Search the entries below for the word "Telegram" and copy each line that has it.
━━━
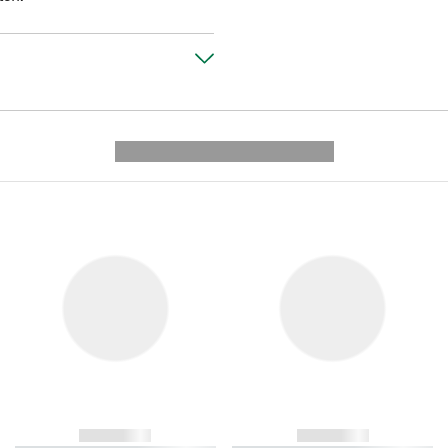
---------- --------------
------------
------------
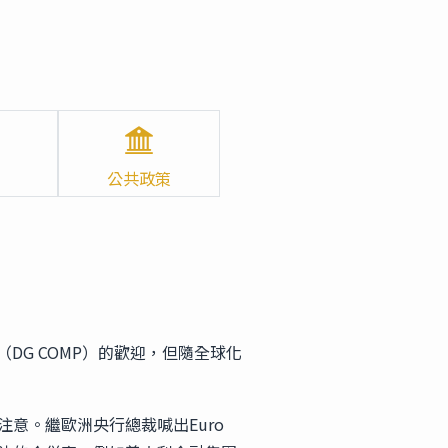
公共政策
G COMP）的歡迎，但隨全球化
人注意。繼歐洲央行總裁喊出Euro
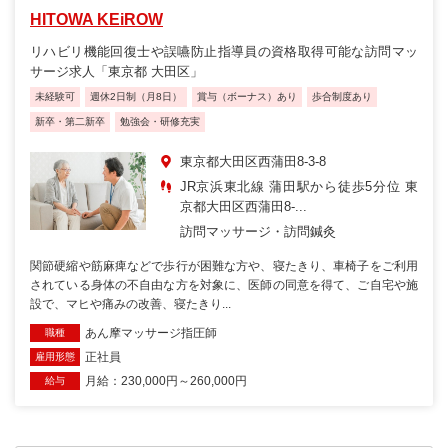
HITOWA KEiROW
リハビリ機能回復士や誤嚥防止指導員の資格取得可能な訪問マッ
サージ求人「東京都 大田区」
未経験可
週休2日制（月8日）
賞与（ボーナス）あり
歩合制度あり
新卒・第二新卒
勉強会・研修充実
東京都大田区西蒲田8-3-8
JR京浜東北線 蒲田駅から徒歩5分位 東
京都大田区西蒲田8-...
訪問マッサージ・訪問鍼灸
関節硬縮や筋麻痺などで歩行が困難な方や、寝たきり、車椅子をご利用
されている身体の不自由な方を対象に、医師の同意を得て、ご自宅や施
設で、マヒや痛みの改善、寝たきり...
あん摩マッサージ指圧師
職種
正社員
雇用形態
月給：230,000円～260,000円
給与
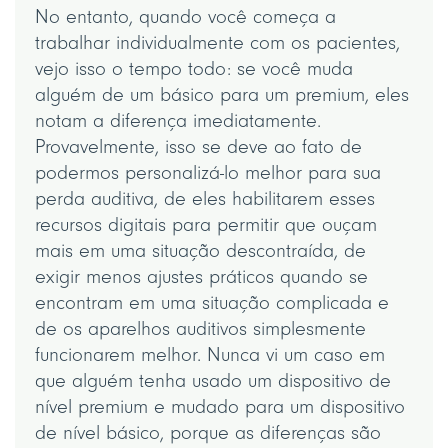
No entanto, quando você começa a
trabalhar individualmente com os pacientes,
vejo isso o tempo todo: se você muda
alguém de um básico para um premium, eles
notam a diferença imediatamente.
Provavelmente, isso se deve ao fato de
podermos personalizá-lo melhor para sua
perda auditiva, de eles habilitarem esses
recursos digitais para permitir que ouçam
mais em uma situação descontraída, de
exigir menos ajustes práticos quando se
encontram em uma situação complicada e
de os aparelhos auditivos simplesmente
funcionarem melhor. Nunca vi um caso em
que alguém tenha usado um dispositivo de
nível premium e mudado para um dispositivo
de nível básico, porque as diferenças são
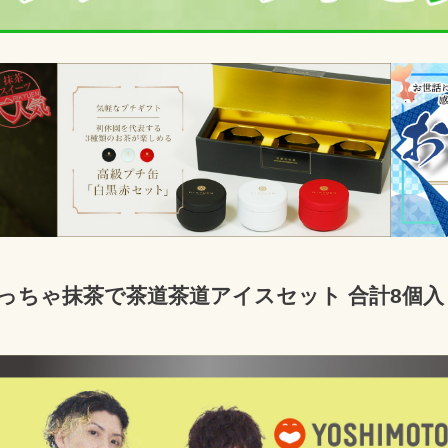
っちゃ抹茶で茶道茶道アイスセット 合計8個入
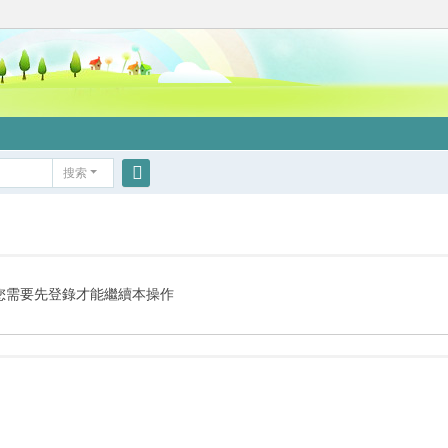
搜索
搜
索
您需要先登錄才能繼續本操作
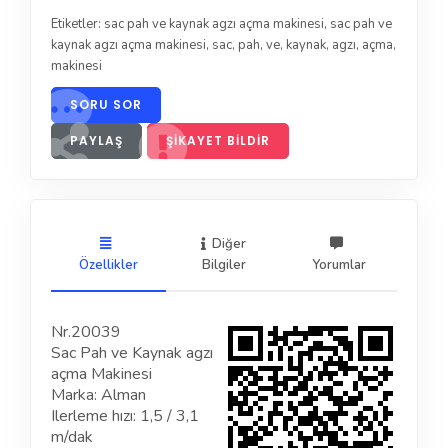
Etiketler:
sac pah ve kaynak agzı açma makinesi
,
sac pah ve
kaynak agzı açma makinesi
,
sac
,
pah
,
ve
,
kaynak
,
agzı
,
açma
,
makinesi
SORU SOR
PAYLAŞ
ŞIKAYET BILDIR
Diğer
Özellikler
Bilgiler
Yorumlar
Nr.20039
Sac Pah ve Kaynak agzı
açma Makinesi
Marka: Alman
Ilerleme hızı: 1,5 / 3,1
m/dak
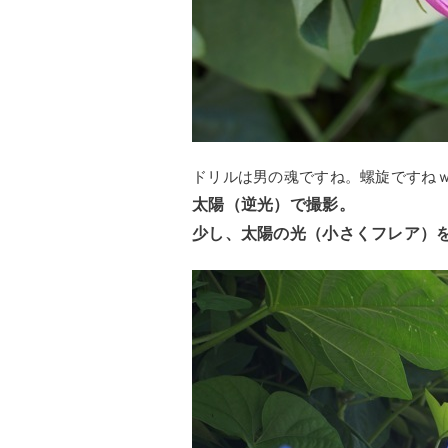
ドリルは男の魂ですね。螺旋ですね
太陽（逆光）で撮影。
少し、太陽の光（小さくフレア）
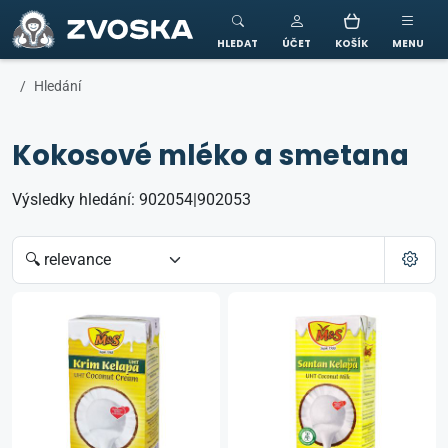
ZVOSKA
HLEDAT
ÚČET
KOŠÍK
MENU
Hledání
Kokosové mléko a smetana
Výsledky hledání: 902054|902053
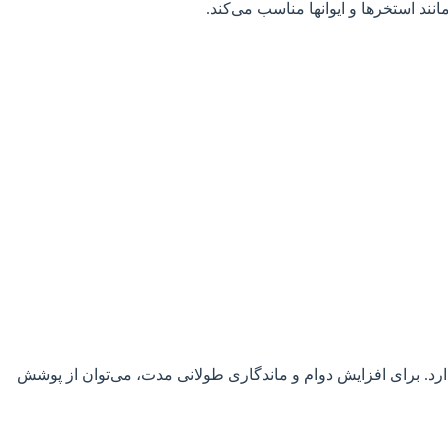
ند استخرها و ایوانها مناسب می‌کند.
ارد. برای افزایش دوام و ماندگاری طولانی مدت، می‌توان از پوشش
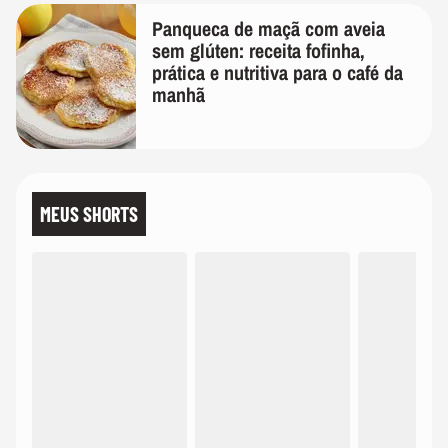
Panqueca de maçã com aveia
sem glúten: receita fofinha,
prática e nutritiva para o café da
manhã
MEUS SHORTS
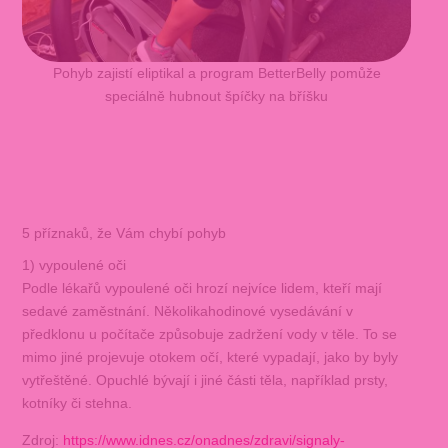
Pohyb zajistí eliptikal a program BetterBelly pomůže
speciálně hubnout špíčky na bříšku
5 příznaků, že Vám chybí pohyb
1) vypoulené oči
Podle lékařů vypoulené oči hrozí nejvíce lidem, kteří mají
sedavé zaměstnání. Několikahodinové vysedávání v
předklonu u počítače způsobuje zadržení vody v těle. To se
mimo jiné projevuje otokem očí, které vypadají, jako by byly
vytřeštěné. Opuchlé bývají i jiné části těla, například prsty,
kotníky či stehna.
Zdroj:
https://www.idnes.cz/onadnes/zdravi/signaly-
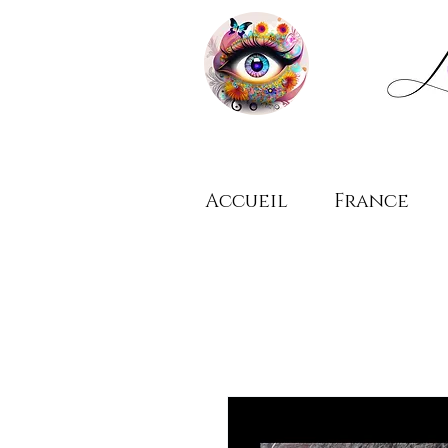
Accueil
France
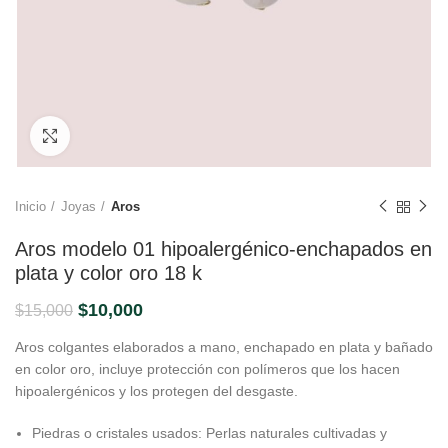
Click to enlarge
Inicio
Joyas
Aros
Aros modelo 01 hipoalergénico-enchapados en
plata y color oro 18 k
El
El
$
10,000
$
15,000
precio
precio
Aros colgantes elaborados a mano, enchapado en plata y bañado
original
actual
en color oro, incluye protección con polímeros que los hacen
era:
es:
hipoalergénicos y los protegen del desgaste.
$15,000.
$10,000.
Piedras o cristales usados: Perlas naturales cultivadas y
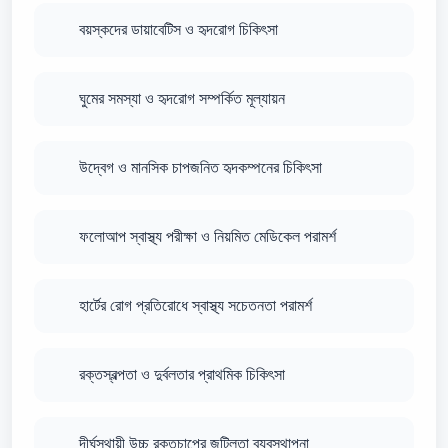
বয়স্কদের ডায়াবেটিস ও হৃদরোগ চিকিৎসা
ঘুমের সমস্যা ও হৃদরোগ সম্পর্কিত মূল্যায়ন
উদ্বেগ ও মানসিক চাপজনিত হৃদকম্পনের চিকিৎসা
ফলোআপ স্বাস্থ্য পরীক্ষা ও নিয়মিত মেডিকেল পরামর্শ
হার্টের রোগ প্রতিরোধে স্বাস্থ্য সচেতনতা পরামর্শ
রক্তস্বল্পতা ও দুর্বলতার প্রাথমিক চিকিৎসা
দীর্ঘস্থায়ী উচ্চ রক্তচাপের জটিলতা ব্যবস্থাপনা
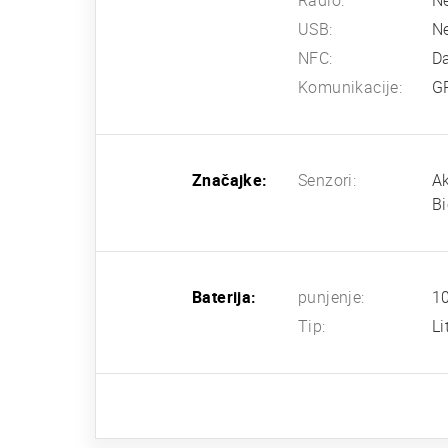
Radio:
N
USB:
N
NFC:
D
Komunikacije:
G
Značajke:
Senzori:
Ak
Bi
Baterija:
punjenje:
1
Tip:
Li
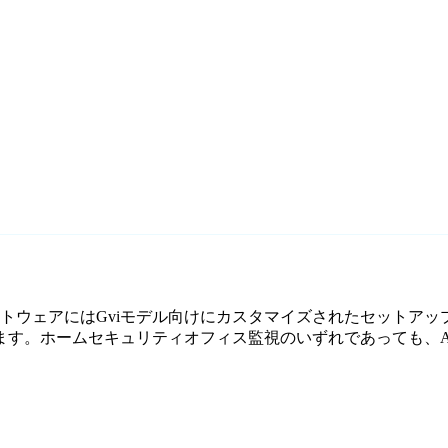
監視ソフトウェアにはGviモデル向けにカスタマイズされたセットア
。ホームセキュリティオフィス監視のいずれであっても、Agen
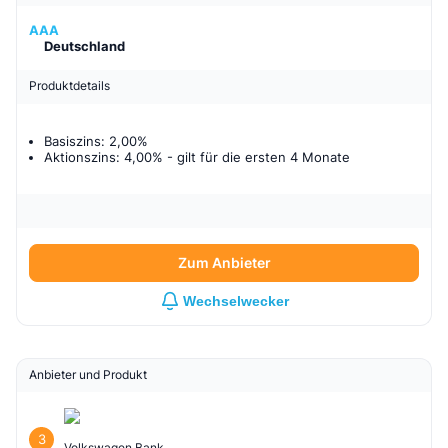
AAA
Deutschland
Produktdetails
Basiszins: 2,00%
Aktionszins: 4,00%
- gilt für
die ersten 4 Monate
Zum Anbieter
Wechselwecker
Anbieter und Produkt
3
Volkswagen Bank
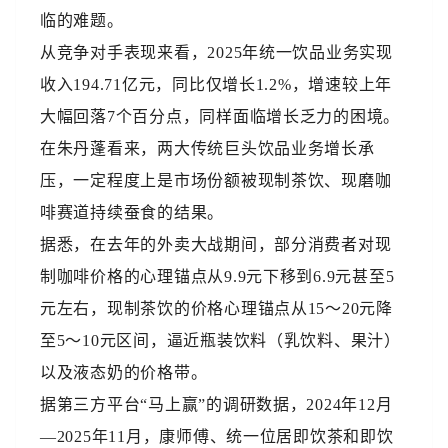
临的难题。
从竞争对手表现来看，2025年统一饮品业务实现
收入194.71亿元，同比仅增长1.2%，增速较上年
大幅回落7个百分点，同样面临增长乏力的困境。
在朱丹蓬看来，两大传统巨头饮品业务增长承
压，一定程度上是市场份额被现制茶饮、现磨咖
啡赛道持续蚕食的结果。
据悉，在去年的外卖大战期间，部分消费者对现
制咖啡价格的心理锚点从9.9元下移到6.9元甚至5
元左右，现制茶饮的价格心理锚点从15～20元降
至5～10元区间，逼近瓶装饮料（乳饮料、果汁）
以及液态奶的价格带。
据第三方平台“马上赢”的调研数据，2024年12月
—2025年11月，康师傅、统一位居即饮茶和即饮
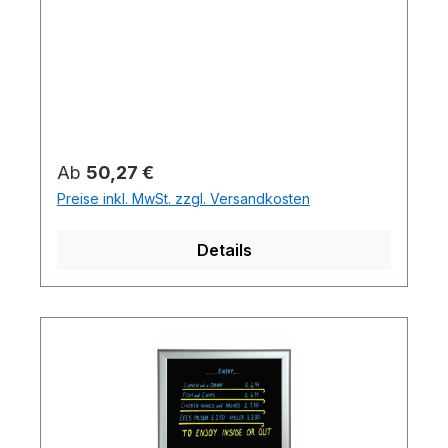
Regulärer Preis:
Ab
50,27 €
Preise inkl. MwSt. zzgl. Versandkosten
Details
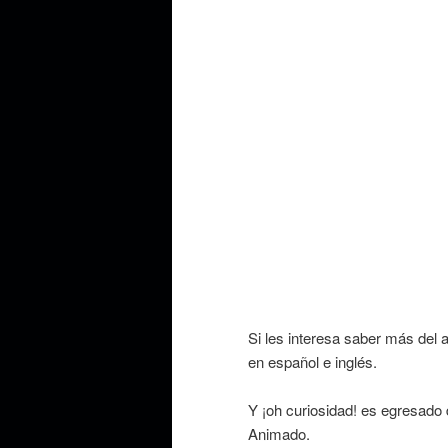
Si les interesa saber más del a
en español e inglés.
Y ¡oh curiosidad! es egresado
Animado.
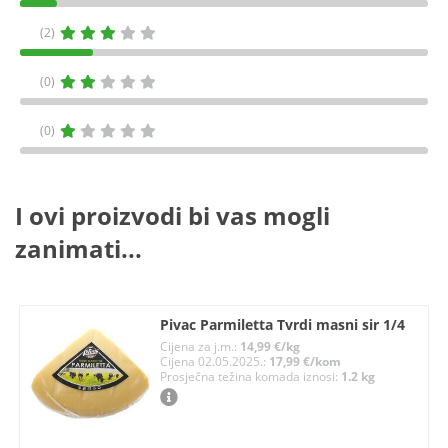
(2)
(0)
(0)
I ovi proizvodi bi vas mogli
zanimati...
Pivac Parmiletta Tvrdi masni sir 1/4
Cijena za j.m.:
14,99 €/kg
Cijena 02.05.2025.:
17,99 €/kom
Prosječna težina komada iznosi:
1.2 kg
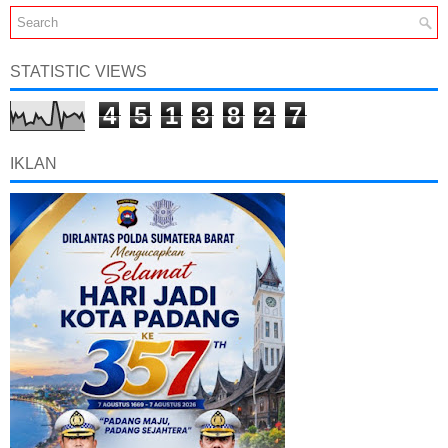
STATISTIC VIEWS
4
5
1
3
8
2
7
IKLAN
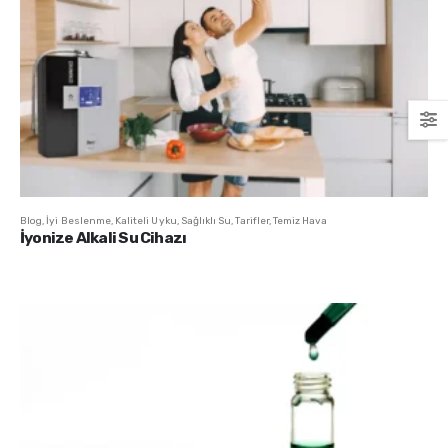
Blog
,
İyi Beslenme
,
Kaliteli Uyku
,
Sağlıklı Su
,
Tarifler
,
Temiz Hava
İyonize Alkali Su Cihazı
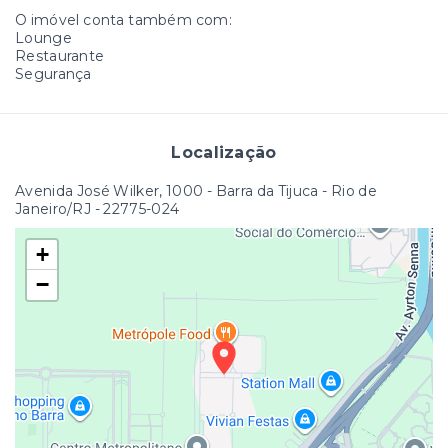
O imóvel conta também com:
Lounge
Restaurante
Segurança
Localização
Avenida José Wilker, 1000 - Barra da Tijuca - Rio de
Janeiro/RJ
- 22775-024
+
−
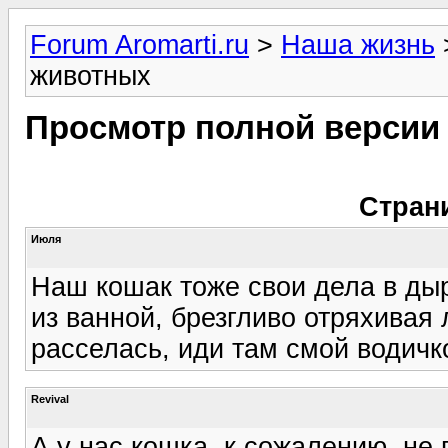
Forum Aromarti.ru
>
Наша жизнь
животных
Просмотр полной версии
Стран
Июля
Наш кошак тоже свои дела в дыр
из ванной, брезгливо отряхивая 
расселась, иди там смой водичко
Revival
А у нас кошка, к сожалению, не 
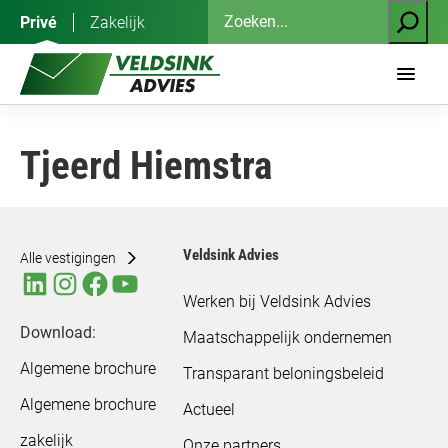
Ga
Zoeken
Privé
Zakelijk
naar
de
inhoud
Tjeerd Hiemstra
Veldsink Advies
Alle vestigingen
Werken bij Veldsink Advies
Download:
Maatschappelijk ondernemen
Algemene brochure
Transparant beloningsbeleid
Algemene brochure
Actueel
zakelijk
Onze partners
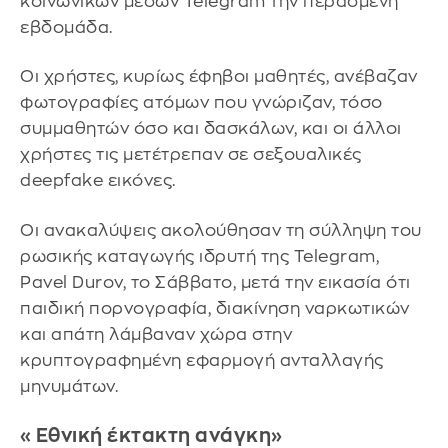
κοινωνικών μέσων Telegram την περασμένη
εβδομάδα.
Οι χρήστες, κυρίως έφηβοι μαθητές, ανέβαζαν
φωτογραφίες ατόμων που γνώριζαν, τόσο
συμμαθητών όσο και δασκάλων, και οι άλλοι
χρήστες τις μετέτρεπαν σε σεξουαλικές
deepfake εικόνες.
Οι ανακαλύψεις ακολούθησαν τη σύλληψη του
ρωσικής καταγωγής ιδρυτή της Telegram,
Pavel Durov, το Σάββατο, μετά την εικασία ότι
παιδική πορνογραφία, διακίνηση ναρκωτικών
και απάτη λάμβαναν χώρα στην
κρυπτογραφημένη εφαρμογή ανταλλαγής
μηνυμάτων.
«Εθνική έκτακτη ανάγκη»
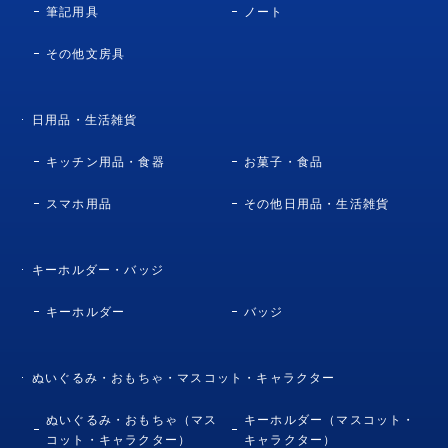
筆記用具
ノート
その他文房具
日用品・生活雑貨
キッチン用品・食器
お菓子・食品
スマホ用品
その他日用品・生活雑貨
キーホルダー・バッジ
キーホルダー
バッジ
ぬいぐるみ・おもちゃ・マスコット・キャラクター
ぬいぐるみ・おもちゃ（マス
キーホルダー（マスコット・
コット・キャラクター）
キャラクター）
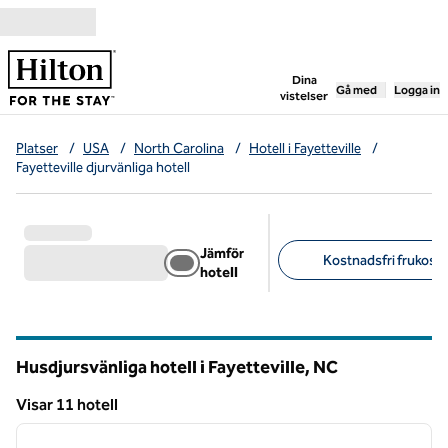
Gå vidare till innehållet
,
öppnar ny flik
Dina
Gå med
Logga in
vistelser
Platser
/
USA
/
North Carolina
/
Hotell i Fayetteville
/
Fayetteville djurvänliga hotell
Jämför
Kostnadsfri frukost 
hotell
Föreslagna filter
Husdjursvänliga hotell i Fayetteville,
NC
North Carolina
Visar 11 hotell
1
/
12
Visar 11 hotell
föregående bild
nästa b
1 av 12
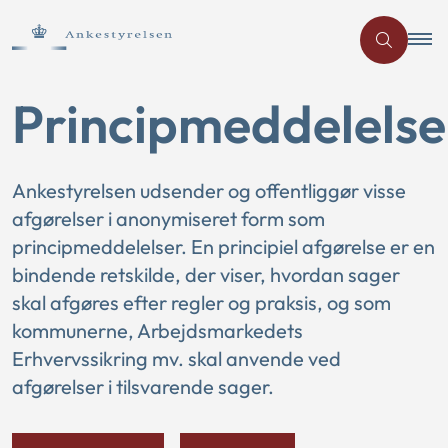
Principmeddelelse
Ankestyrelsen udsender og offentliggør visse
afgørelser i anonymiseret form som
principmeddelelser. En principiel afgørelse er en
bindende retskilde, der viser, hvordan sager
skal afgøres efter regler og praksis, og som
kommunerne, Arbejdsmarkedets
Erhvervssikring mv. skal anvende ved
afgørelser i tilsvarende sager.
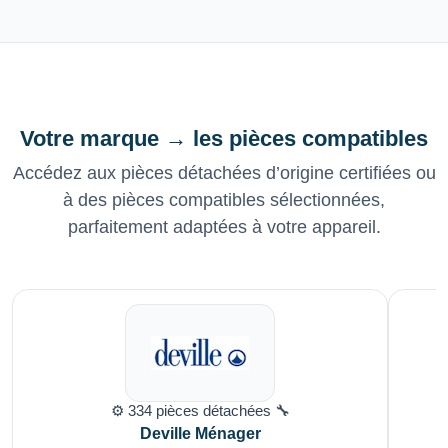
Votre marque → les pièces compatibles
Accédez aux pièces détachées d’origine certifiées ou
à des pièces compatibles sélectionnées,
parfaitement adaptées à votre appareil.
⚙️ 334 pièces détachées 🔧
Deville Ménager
━━━
== Task response ==
κοινωνικών μέσων Telegram την περασμένη
ρωσικής καταγωγής ιδρυτή της Telegram,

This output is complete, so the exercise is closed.